India’s infrastructure behemoth Adani Group has commenced construction of the Colombo Port’s Western Container Terminal (WCT).
” We have started the dredging work” Harikrishnan Sundaram, the chief executive officer of Colombo West International Terminal Pvt. Ltd, said while addressing the Colombo International Maritime & Logistics Conference.
Sundaram also confirmed that contract for jetty work had also been awarded and work was expected to begin in the next two to three weeks.
The project was delayed due to reluctance on part of few contractors to be engaged due to the economic crisis in Sri Lanka and currency challenges, he added.
“Dredging commenced in the morning,” Upul Jayatissa, managing director of the state-run Sri Lanka Ports Authority (SLPA), told Reuters.
The first phase of the project is still expected to be completed in the second half of 2024, Sundaram said.
“The full project will be completed by 2025-end.” Jayatissa said.
Phase 1 would add a capacity of 1.5 million 20-foot equivalent units (TEUs) to Colombo Port. Upon completion of both the phases, Colombo port will get an expanded capacity of 3.5 million 20-feet foot equivalent units (TEUs) capacity terminal. The total estimated investment of project is over Rs 5,000 crore
Adani Ports and Special Economic Zones Ltd. (APSEZ), a subsidiary of Adani Group, will partner with John Keells Holdings PLC, Sri Lanka’s largest diversified conglomerate, and with the Sri Lanka Ports Authority (SLPA) as a part of the consortium to execute the WCT project. While Adani group (via APSEZ )will own majority stake of 51 per cent in the terminal, local partners John Keels Holding PLC will hold 34 per cent while the Sri Lanka Ports Authority (SLPA) will have the balance 15 per cent equity.

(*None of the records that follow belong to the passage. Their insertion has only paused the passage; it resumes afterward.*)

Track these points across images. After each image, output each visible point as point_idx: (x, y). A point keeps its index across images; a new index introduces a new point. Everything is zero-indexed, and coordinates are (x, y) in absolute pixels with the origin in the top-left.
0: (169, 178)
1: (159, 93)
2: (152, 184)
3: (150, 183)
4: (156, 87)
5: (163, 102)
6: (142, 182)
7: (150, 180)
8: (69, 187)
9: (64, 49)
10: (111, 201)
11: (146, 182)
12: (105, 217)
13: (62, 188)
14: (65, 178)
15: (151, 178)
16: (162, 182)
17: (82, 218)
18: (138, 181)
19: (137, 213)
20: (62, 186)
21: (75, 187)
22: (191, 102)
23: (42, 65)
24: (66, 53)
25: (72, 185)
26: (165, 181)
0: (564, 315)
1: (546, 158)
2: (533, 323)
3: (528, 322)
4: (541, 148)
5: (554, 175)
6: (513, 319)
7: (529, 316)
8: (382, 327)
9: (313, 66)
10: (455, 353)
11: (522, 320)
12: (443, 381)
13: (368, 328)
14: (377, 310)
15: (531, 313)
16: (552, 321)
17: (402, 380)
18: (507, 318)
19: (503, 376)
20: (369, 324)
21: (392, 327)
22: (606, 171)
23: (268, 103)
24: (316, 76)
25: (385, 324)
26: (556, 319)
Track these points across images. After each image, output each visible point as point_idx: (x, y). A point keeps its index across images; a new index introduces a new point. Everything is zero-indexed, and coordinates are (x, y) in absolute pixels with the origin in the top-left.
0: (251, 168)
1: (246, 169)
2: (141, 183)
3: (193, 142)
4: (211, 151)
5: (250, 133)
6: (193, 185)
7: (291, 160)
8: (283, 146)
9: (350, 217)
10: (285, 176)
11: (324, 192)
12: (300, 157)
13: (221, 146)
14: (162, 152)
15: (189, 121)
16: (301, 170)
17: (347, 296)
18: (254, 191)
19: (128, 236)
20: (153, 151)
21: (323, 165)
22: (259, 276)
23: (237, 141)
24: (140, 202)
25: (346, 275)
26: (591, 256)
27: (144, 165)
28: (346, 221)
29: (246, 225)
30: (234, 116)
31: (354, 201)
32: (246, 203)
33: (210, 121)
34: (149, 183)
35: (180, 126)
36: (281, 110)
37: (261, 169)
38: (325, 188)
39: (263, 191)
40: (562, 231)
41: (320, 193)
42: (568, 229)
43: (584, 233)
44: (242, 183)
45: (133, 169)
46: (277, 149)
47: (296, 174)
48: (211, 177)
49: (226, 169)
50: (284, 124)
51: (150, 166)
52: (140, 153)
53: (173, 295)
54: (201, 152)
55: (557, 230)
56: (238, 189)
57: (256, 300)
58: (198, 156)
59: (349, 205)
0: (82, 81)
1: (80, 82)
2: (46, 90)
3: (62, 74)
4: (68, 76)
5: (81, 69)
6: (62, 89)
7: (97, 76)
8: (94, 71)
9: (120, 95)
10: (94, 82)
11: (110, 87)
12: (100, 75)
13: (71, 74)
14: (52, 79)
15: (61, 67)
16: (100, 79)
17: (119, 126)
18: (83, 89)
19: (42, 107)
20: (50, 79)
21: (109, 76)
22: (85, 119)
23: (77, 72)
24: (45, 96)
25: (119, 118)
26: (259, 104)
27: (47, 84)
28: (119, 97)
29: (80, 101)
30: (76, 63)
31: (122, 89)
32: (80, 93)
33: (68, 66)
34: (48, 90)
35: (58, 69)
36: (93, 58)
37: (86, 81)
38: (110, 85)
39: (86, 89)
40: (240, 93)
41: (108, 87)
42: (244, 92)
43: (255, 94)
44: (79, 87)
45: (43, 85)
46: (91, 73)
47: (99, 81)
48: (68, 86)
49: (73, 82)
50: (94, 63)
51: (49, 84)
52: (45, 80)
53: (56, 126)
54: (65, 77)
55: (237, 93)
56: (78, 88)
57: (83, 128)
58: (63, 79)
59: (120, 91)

Colombo Port is particularly significant for India, as it handles roughly 40 percent of transshipped container cargo bound for the Indian market.
In March 2021, APSEZ received a Letter of Intent (LOI) from the Ministry of Ports and Shipping of Sri Lanka and the Sri Lanka Ports Authority, for the development and operations of WCT in Colombo, Sri Lanka.
The WCT is being developed on a Build, Operate and Transfer (BoT) basis for a period of 35 years as a public-private partnership. WCT will have a quay length of 1400 meters and alongside depth of 20 meters, thereby making it a prime transhipment cargo destination to handle Ultra Large Container Carriers.
Upon completion, the project is expected to boost WCT’s container handling capacity and further consolidate Sri Lanka’s locational advantage as one of the world’s top strategic nodes along the busiest global transhipment route.
The Colombo Port is already the most preferred regional hub for transhipment of Indian containers and mainline ship operators with 45% of Colombo’s transhipment volumes either originating from or destined to an Adani port terminal in India.
The Sri Lankan government has already notified that the terminal will be entitled to a 25-year tax holiday under its Strategic Development Projects Act. The tax holiday will start from the earlier of the first year of profits or two years after starting commercial operations.
This will Adani group’s second international project after Myanmar.
Adani group currently operates a string of seven container terminals across its 12 ports that Adani operates along the Indian coastline handling an annual volume of over 6 million TEUs.
Eastern Container Terminal (ECT)
A memorandum of understanding signed with India and Japan on the development of the Eastern Container Terminal (ECT) in 2019, was withdrawn following the protest by Sri Lankan trade unions and some political parties.
The ECT is now being constructed by SLPA and will be completed in December 2024.
Colombo Port has emerged as a strategic battleground for India and China.
Another terminal, Colombo International Container Terminal (CICT), is controlled by Chinese with Chinese firms holding 85 per cent of the stakes.
In 2011, a consortium led by the state-owned enterprise (SOE) China Merchants Port Holdings Company signed a 35-year build, operate and transfer agreement to develop the deep water South Container Terminal, later called the Colombo International Container Terminal (CICT), at Colombo Port.
To help tide over economic crisis that hit the island nation, India has extend about $4 billion including swaps and multiple credit lines amid an acute shortage of dollars and essentials.